At any given time, the Company has sufficient cash resources to meet its operating requirements, including share buy-backs and follow on investments.
In common with most commercial operations, exogenous risks over which the Company has no control are always a risk and the Company does what it can to address these risks where possible, not least as the nature of the investments the Company makes are long term.
The Board and Manager are continuously assessing the resilience of the portfolio, the Company and its operations and the robustness of the Company’s external agents during the health crisis, as well as considering longer term impacts on how the Company might be positioned in how it invests and operates. Ensuring liquidity in the portfolio to cope with exigent and unexpected pressures on the finances of the portfolio and the Company is an important part of the risk mitigation in these uncertain times. The portfolio is structured as an all-weather portfolio with c.66 companies, which are diversified as discussed above. Exposure is relatively small to at-risk sectors that include leisure, hospitality, retail and travel.
5. Market value of Ordinary shares
The market value of Ordinary shares can fluctuate. The market value of an Ordinary share, as well as being affected by its net asset value and prospective net asset value, also takes into account its dividend yield and prevailing interest rates. As such, the market value of an Ordinary share may vary considerably from its underlying net asset value. The market prices of shares in quoted investment companies can, therefore, be at a discount or premium to the net asset value at different times, depending on supply and demand, market conditions, general investor sentiment and other factors, including the ability to exercise share buybacks. Accordingly, the market price of the Ordinary shares may not fully reflect their underlying net asset value.
The Company operates a share buyback policy, which is designed to limit the discount at which the Ordinary shares trade to around 5 per cent. to net asset value, by providing a purchaser through the Company in absence of market purchasers. From time to time buy-backs cannot be applied, for example when the Company is subject to a close period, or if it were to exhaust and could not renew any buyback authorities.
New Ordinary shares are issued at sufficient premium to net asset value to cover the costs of issue and to avoid asset value dilution to existing investors.
6. Reputational risk
The Company relies on the judgement and reputation of the Manager which is itself subject to the risk of losses.

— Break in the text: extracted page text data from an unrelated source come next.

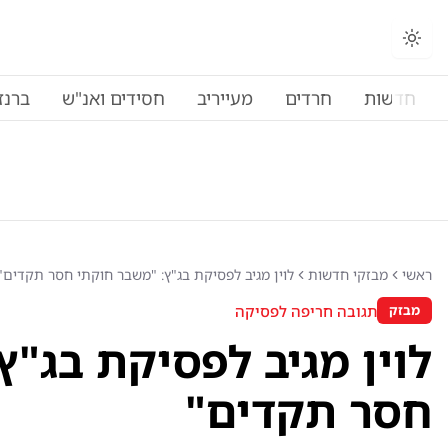
חדשות
חרדים
מעייריב
חסידים ואנ"ש
ברנז
ראשי
מבזקי חדשות
לוין מגיב לפסיקת בג"ץ: "משבר חוקתי חסר תקדים"
תגובה חריפה לפסיקה
מבזק
לוין מגיב לפסיקת בג"ץ
חסר תקדים"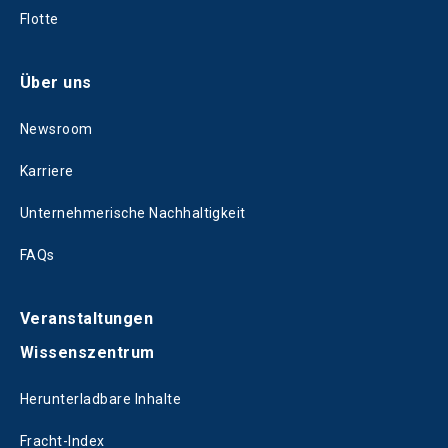
Flotte
Über uns
Newsroom
Karriere
Unternehmerische Nachhaltigkeit
FAQs
Veranstaltungen
Wissenszentrum
Herunterladbare Inhalte
Fracht-Index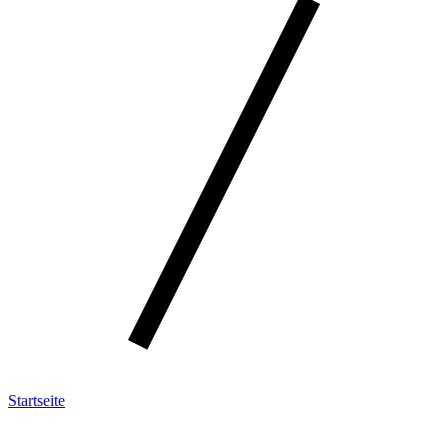
Startseite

The Board regularly questions the Manager on its ethics, procedures, safeguards and investment philosophy, which should consequently result in the risk to reputational damage being minimised.
1
3
.
Other information
The information set out in this Half-yearly Financial Report does not constitute the Company’s statutory accounts within the terms of section 434 of the Companies Act 2006 for the periods ended 30 June 2021 and 30 June 2020, and is unaudited. The information for the year ended 31 December 2020 does not constitute statutory accounts within the terms of section 434 of the Companies Act 2006 and is derived from the statutory accounts for that financial year, which have been delivered to the Registrar of Companies. The Auditor reported on those accounts; their report was unqualified and did not contain a statement under s498 (2) or (3) of the Companies Act 2006.
1
4
.
Publication
This Half-yearly Financial Report is being sent to shareholders and copies will be made available to the public at the registered office of the Company, Companies House, the National Storage Mechanism and also electronically at www.albion.capital/funds/KAY, where the Report can be accessed from the 'Financial Reports and Circulars' section.